Personal information
- Full name: María do Carmo Sánchez Tavares de Miranda
- Nationality: Portugal
- Born: 27 April 1974 (age 52) Lisbon, Portugal
- Height: 1.65 m (5 ft 5 in)
- Weight: 55 kg (121 lb)

Sport
- Sport: Athletics
- Event: Middle-distance running

Achievements and titles
- Personal best: 800 m: 2:01.14 (2008)

= Carmo Tavares =

Portuguese middle-distance runner

María do Carmo Sánchez Tavares de Miranda (born 27 April 1974 in Lisbon) is a Portuguese middle-distance runner, who specialized in the 800 metres. At age thirty-four, Tavares made her official debut for the 2008 Summer Olympics in Beijing, where she competed in the women's 800 metres.
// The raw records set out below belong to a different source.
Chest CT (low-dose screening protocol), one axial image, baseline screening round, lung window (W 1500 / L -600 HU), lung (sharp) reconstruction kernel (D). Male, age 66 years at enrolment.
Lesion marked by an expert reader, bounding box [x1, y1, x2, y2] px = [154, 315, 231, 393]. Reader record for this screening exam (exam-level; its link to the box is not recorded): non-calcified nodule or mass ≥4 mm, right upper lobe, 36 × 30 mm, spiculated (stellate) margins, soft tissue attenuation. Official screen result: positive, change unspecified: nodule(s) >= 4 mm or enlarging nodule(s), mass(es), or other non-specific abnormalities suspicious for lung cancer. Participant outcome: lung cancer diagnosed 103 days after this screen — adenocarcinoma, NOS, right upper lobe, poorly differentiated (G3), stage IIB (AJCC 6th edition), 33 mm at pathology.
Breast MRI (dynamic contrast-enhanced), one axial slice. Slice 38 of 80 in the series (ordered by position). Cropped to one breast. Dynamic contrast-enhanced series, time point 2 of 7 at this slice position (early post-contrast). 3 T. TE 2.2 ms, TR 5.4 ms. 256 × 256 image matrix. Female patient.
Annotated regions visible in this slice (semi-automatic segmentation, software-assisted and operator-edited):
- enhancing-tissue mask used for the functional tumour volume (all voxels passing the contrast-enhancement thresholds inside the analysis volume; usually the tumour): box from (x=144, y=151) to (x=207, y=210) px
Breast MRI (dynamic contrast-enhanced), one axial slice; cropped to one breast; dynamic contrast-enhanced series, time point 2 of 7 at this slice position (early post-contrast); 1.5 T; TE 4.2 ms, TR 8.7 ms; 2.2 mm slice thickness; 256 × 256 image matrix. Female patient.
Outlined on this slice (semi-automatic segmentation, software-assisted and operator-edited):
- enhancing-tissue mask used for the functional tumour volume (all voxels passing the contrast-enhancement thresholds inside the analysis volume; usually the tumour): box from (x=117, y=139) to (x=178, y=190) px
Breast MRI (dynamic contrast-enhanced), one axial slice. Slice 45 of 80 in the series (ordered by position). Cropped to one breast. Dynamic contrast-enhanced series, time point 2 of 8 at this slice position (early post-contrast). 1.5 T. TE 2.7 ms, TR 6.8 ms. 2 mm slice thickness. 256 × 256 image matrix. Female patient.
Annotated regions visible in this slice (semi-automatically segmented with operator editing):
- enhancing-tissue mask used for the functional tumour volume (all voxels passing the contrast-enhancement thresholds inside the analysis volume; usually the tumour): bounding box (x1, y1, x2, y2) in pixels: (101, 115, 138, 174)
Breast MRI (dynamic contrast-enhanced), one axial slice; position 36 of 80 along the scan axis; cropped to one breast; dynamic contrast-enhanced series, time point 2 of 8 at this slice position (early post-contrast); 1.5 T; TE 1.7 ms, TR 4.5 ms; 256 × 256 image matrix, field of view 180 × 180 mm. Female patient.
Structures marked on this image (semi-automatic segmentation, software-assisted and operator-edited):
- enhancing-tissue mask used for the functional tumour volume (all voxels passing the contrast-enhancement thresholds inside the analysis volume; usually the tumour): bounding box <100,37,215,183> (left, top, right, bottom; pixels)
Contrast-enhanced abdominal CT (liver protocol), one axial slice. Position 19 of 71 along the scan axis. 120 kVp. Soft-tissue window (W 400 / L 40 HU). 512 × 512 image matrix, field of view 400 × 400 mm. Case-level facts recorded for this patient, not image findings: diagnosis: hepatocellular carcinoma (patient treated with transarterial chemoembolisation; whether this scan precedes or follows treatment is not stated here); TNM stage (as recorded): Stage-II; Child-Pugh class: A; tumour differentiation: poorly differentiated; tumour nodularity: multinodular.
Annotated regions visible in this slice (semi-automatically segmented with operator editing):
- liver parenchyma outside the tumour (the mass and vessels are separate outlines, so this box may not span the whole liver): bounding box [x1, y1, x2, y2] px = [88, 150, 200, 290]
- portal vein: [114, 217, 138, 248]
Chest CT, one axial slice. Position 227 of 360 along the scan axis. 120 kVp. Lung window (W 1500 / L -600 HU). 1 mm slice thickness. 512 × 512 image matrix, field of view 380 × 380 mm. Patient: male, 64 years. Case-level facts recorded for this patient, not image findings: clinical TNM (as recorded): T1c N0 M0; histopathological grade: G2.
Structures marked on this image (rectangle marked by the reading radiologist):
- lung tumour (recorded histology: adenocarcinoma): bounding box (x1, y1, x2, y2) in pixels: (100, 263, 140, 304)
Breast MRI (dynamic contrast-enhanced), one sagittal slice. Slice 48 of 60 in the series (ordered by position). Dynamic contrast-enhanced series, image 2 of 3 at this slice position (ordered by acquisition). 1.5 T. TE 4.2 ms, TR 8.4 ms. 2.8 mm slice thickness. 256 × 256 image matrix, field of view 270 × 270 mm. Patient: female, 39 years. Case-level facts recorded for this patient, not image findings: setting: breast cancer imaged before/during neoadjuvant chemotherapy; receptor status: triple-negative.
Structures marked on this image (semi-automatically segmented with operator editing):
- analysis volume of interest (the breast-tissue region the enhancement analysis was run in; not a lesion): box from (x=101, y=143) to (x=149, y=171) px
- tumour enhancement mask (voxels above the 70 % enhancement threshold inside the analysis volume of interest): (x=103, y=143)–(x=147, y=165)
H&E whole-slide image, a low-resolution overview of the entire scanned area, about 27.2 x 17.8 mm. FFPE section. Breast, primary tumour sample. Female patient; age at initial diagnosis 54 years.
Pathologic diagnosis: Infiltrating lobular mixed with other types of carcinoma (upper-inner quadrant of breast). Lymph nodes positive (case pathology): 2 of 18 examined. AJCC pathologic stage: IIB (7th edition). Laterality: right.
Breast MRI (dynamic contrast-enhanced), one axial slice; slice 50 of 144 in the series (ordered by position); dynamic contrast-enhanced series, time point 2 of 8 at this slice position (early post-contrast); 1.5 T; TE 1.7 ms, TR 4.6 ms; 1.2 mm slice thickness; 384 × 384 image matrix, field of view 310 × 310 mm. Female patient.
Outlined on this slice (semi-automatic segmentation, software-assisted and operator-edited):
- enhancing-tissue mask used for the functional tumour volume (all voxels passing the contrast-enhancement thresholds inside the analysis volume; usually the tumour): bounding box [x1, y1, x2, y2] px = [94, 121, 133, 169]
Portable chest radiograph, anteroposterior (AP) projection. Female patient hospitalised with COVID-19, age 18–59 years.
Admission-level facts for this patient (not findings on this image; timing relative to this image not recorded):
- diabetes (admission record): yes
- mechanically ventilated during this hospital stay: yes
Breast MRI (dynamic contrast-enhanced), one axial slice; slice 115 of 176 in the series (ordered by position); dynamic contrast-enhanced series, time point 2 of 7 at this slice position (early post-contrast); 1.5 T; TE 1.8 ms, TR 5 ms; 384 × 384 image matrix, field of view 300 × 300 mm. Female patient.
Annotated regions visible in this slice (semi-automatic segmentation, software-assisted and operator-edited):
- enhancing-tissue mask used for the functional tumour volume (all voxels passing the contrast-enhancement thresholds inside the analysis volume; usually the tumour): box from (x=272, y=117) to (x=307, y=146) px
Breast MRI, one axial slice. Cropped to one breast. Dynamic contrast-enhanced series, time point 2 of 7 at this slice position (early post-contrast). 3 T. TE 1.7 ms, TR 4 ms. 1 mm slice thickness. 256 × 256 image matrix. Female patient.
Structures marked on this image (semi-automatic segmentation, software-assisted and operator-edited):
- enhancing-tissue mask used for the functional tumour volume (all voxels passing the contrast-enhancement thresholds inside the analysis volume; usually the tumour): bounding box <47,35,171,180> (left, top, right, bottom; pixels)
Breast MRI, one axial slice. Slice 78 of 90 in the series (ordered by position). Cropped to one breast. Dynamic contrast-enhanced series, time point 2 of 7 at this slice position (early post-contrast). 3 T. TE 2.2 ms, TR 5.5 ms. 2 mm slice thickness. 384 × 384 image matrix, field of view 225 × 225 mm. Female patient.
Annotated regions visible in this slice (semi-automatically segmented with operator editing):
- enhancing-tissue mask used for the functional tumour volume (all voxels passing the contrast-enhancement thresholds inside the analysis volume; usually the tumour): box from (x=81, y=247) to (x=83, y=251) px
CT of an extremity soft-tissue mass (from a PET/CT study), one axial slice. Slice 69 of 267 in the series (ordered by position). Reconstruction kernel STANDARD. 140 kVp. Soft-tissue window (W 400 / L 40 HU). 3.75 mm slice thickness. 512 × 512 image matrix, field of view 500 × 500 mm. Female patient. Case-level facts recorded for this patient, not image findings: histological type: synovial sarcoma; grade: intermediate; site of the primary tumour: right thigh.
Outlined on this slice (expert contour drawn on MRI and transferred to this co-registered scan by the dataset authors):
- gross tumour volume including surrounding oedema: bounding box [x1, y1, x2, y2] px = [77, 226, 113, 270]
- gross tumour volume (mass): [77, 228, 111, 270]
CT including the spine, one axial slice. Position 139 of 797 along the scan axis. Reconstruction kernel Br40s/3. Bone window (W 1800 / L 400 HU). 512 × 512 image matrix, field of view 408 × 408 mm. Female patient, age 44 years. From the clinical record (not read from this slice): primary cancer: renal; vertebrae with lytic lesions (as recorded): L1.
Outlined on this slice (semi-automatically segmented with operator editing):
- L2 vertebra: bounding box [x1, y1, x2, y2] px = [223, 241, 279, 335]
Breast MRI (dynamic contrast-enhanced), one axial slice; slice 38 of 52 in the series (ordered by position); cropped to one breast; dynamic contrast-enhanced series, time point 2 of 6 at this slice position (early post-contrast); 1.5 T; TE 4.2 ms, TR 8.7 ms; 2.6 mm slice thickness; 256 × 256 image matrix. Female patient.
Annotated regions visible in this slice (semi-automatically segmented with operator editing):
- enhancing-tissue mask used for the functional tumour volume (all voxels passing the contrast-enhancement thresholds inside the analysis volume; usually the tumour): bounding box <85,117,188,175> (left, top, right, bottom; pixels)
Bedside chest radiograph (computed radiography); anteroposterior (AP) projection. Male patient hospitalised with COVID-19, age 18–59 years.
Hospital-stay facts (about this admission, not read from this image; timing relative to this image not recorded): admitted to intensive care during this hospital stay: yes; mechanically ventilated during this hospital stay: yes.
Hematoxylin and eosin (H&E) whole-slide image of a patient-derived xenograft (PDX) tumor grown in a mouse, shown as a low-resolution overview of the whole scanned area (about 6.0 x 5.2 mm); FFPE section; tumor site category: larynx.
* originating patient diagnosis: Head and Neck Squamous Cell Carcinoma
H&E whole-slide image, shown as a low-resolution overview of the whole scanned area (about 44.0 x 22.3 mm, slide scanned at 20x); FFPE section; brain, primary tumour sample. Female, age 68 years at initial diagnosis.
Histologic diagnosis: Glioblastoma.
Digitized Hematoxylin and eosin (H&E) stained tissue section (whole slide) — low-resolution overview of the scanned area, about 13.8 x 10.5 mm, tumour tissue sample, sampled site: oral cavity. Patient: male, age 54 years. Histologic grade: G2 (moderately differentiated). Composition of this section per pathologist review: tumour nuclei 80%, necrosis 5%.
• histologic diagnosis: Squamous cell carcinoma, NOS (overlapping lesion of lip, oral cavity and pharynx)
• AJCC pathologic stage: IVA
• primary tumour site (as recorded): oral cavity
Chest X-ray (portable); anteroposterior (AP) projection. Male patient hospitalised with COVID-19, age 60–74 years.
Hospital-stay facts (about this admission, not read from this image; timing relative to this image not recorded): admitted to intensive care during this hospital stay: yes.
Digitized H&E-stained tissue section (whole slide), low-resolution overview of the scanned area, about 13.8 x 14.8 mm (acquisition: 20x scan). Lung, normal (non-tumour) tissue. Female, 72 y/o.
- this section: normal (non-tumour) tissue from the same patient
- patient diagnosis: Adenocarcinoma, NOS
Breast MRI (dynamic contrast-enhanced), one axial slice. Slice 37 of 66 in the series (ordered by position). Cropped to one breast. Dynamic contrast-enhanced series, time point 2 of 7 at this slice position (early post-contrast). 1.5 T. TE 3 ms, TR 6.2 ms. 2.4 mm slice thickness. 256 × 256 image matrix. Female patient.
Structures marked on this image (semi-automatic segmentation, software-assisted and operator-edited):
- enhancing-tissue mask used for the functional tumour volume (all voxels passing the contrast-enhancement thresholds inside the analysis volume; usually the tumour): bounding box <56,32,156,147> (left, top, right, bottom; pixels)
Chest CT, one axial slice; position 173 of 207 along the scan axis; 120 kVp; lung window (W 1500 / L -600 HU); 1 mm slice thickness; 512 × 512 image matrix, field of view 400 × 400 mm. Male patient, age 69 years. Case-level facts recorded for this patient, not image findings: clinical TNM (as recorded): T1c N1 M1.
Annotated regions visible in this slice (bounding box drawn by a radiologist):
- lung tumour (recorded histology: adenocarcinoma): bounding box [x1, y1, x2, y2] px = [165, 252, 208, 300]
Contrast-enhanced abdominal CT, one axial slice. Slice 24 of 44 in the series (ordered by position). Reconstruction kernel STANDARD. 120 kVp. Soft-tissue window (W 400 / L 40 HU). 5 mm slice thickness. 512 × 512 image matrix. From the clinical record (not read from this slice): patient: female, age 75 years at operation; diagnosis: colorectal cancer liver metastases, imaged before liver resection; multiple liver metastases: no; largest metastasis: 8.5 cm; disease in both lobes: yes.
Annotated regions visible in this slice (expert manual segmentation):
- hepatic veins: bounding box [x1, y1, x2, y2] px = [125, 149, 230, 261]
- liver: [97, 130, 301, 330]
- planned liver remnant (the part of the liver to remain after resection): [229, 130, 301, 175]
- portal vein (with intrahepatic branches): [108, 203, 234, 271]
She ran in the sixth and final heat against six other athletes, including Kenya's Janeth Jepkosgei Busienei, who eventually won the silver medal in the final. She finished the race in sixth place by more than a second behind Italy's Elisa Cusma Piccione, with a time of 2:01.91. Tavares, however, failed to advance into the semi-finals, as she placed twenty-first overall, and was ranked farther below three mandatory slots for the next round.